> [PAGE TEXT]

-- Begin --

I know that Evans was born in Mississippi, but how deep his “hillbilly” roots went is hard to discern. On IN THE BAGGAGE COACH AHEAD, where Mother’s coffin is part of the lyric, he sounds seriously influenced by Jerry Colonna. THEY CUT DOWN THE OLD PINE TREE is yet another example of morbidity in swing, a “country” song written by people whose idea of “the country” might well have been a day trip to Long Island, Edward Eliscu and either David or Milt Raskin. “Brown” could have been a dozen people, so I leave that to you.
I am certain that John Hammond was involved in these recordings, and although their initial affect may seem strange, they are another reason to be grateful to Hammond for his limitless ambitions. For one thing, even though Wilson’s name is not on the label, Evans calls out to him on one side, and he is unmistakable. The sessions, also, were made when Wilson had left Goodman to lead his own band, which was an aesthetic success but not a financial one, so they may have been Hammond’s way of helping Wilson make money and re-establish an identity that had been subsumed with Goodman.

-- End --

> [INFORMATION SUPPLIED]
-- Begin --

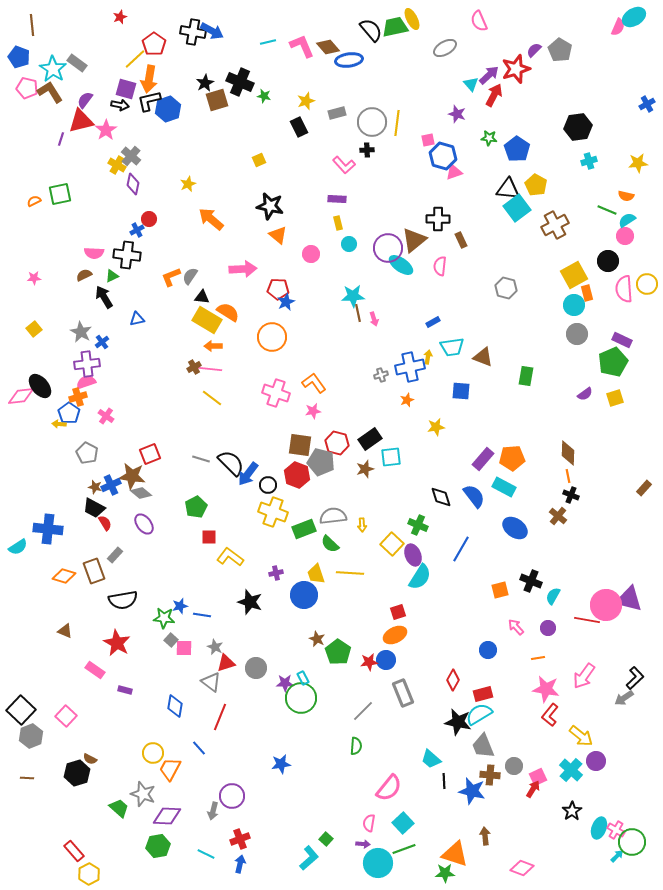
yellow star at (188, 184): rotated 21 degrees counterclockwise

-- End --

> [WHAT THE TASK REQUIRES]
Please summarize the text above about the Evans recordings in two sentences.

> [FINAL RESULT]
The writer knows Evans was born in Mississippi but finds it hard to tell how deep his "hillbilly" roots went, and calls They Cut Down the Old Pine Tree another example of morbidity in swing: a "country" song by writers whose idea of the country might have been a day trip to Long Island. The writer is certain John Hammond was involved in these recordings, notes that Evans calls out to Wilson on one side, and suggests the sessions may have been Hammond's way of helping Wilson make money and re-establish an identity subsumed with Goodman after he left to lead his own band.